POV-Ray : Newsgroups : povray.beta-test : Gamma Again : Re: Gamma Again Server Time
1 Jul 2024 14:34:55 EDT (-0400)
  Re: Gamma Again  
From: Stephen Klebs
Date: 30 Nov 2010 19:50:01
Message: <web.4cf59b49451e96c8fc413f510@news.povray.org>
This whole issue of "realistic" is somewhat unrealistic. Photo-realism or
whatever one calls it is as much an artificial convention as any other means of
artistic expression. But this gets us into a relativistic riddle about light and
perception and pictures and how the brain processes visual sensations and how we
see things that's well beyond this issue. Even when we assume that we want to
make a picture that "looks just like" say a sunset over a lake we are in effect
not reproducing how we would see such a sunset but how we think we see it. We
are making a picture of it.

Lecture follow so you can skip to step w: The history of visual representation
has only recently adopted the notion that we see in pictures. As if we could see
ourselves seeing. Like a little observer standing behind our retina looking out
as if viewing a motion picture or a computer screen. As the state of perception
theory stands now the model of a "realistic" picture on the retina is being
replaced by the idea of the retina as just a converter box, while it's the
visual cortex that post-processes those visual sensations in ways that alter
their purely physical or mathematical input. Note, for example the banding on
the gradient example. That scalloping effect that enhances edge, is not in the
physical input but in the way the brain processes patterns of light and one
could say distorts the purely, as Steve Jobs would say, "retinal display". There
are several artificial notions in POV that do not exist in the real perceptual
world. Like ambient. Nothing has color without light unless it's a source of
light. It's just adjust control Sorry for the lecture here but I've been
fascinated with how we see for a long time. How the "human machine" sees is
truly a mystery.

With regard the new gamma model that's being applied to POV, two points: POV is
first a description language not like Photoshop were you just slide sliders back
and forth until things look right. There is nothing wrong and even wonderful
about this approach as long as you have immediate visual feedback. In POV you do
not. It's like taking photographs in the pre-digital age. You use an educated
guess to adjust aperture and f-stop or whatever and only in the darkroom do you
finally see what develops. Add to this add the fact that rendering and parsing
do not take a few minutes but sometimes days or even weeks. So as a description
language you have to learn techniques to anticipate what you want to come out or
at least to get something that after a week is not going to look like crap. So
when you tell the program draw a straight line from point A to point B, you
don't want to see at the end of the process something that not only looks like a
curve but is a curve. So to get to the point of the gradient example. It tells
POV that we want a linear succession values over a certain distance what it does
is give an exponential curve. That's fine but not what I intended and, if you
can't depend on 1 plus 1 plus 1 etc coming out a 3 or 4 or what ever, how do you
use a language that's going to be retranslated to mean something totally
different than what you expected it to say.

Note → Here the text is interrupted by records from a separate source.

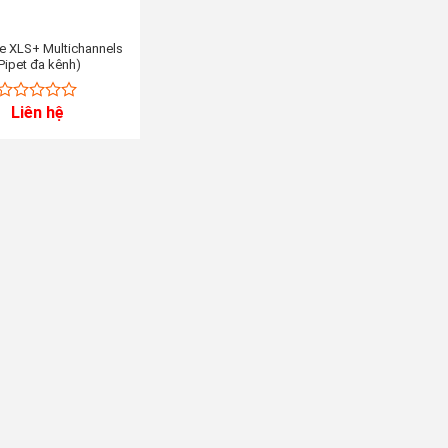
te XLS+ Multichannels
Pipet đa kênh)
Liên hệ
0
out
of
5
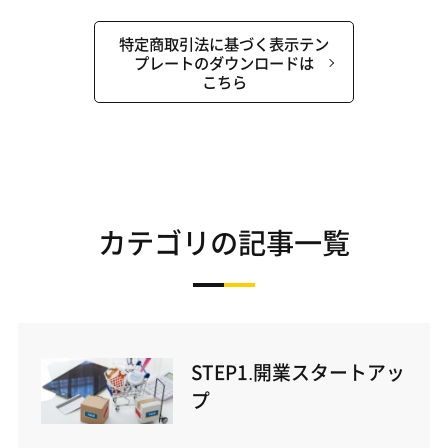
特定商取引法に基づく表示テン
プレートのダウンロードは
こちら
カテゴリの記事一覧
STEP1.開業スタートアッ
プ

In 3.6 the evenly ramped gradient looked right. The values reported in Photoshop
or whatever said yes indeed 1 plus 1 is two. I've used POV in every possible
way, on Macs and PCs, to make images that looked fine in IE and FireFox or
Chrome or in print, and have in fact never encountered problems as serious as
this major revision seems to solve. I would like to see a concrete scene we
could render in both versions where it is demonstrated the need for the change.
But now there seems no way of predicting but more trial and error. I've used POV
for a long time because I love it like an addict, it's surprises and limitless
control. Now everything feels even more unpredictable and confusing.